BRIEF ->
Using the records below, filter out every line that lacks "right" and copy the rest.

*** AVAILABLE RECORDS

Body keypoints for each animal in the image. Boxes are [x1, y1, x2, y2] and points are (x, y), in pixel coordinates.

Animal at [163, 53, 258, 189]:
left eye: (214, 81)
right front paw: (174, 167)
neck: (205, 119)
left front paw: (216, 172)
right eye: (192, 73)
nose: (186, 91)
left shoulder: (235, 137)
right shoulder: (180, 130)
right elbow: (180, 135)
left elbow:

******

OUTPUT FOR THIS EXERCISE ->
right front paw: (174, 167)
right eye: (192, 73)
right shoulder: (180, 130)
right elbow: (180, 135)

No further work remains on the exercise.